___ Records for the task

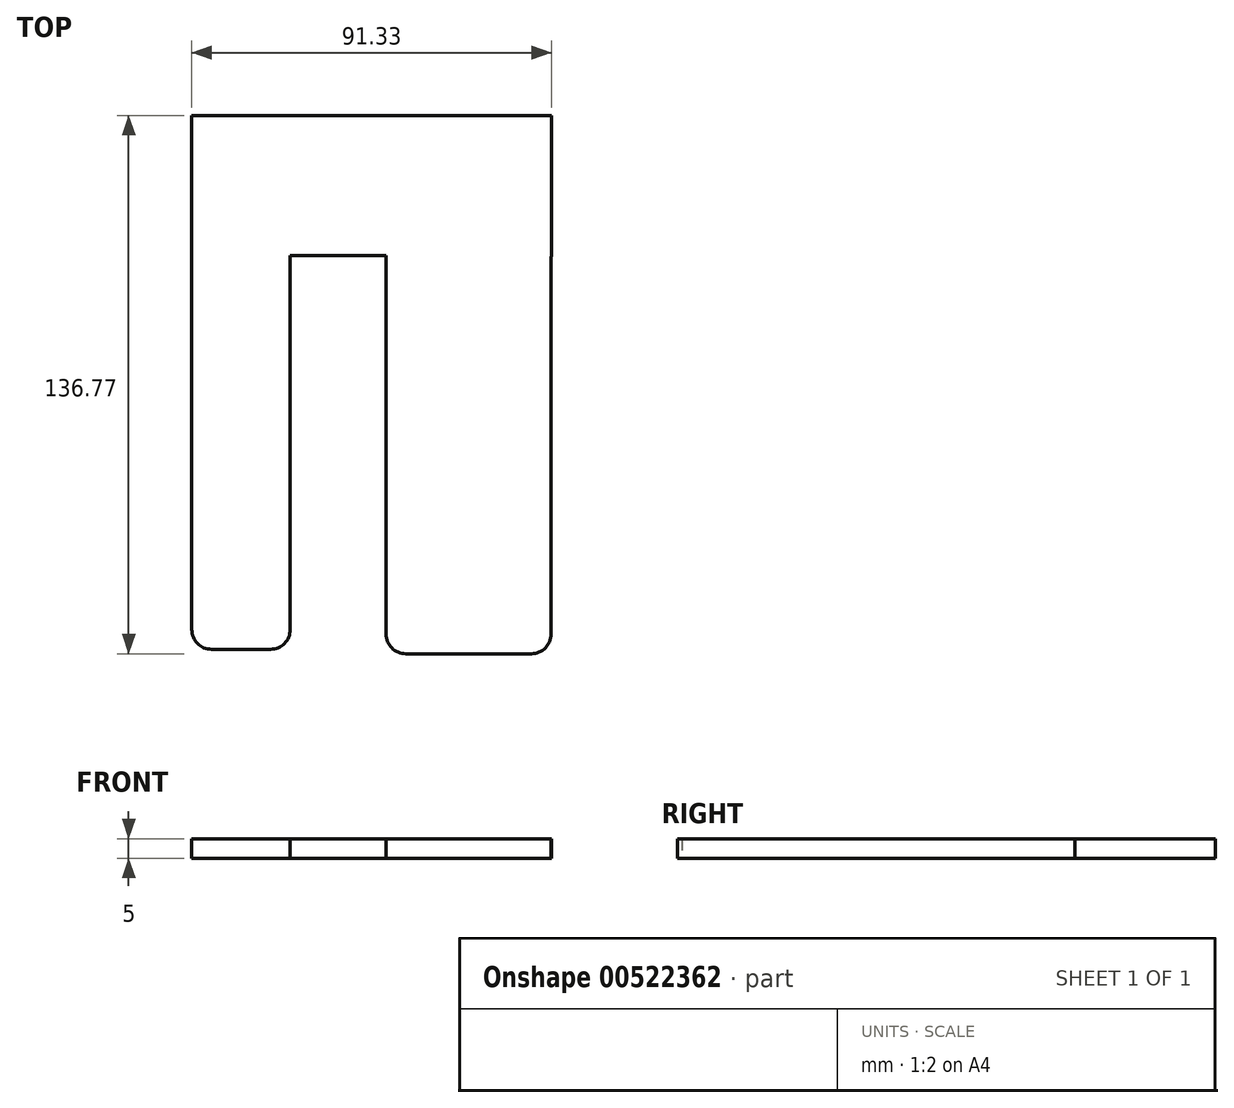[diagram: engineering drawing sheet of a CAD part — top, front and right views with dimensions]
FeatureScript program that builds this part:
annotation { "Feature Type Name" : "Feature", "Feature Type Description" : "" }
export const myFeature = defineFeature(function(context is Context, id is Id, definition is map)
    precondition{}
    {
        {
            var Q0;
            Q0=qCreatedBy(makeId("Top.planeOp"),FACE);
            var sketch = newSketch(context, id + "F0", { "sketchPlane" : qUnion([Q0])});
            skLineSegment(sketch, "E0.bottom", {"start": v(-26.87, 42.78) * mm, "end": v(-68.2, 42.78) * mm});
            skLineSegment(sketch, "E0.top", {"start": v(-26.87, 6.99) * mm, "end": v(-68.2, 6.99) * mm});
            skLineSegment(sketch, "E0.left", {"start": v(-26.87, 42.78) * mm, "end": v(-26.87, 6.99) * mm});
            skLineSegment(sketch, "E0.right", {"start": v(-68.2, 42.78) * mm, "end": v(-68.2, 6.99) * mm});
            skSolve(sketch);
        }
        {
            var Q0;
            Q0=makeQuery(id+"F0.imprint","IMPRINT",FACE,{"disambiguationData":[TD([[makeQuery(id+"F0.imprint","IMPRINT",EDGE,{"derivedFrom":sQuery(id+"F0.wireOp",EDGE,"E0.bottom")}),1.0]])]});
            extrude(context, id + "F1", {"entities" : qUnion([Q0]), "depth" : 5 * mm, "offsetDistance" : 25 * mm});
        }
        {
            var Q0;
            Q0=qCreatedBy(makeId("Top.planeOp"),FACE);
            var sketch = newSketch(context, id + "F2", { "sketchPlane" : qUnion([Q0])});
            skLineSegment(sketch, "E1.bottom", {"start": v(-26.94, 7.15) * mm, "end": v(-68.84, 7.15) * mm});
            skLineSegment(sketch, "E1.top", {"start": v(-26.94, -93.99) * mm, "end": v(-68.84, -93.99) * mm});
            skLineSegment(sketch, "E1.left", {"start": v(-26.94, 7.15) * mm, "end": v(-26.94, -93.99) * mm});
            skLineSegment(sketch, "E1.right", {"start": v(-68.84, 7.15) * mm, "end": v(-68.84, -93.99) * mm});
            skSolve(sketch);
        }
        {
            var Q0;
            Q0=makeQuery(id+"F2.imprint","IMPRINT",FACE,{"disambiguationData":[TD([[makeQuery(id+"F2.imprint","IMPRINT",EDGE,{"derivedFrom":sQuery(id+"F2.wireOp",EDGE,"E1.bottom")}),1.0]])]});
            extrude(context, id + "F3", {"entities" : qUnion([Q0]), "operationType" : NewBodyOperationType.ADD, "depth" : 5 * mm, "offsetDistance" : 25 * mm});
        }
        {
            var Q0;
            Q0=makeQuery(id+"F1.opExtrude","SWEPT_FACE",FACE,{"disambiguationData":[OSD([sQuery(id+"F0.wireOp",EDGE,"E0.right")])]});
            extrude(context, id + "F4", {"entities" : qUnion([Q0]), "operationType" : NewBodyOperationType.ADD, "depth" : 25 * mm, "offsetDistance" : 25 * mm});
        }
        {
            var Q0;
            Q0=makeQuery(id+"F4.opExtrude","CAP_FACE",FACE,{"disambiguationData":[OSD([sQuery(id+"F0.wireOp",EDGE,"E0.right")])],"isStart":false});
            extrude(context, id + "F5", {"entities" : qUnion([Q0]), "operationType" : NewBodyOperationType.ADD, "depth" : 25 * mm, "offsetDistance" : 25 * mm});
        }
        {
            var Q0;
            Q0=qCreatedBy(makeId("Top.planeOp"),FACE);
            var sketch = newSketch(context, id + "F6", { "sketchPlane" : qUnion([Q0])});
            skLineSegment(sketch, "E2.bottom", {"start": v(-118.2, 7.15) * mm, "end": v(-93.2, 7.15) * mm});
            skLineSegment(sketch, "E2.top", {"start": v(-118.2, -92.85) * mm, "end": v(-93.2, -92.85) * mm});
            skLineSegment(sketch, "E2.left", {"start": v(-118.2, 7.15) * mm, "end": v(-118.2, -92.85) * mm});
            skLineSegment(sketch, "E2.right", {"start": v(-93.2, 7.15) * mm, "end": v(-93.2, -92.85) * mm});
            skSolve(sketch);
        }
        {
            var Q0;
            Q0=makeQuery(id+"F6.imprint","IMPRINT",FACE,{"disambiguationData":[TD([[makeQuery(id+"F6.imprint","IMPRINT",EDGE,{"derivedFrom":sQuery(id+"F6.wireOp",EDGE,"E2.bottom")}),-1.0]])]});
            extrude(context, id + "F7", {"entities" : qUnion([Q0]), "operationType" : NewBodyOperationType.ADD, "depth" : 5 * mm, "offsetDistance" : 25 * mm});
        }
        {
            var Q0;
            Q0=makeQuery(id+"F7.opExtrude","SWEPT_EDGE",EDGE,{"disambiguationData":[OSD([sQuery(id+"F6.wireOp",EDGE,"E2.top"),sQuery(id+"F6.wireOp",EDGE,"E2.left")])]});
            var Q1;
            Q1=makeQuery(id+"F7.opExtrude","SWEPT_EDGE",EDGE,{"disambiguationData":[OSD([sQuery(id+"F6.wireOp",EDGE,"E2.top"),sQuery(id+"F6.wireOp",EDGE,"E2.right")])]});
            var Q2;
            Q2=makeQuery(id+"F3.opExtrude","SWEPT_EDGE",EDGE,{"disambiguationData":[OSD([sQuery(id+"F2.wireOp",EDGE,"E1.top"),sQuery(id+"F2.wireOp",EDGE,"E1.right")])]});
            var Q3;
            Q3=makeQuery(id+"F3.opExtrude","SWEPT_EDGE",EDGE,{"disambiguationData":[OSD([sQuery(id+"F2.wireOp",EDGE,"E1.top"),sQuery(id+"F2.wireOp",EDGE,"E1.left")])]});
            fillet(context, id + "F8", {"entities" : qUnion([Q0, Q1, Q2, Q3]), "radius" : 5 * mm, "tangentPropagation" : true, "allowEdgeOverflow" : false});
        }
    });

______

# [Written instruction]
How many lines of the material contain the string "derivedFrom"? Give only the number.

# [Exercise response]
3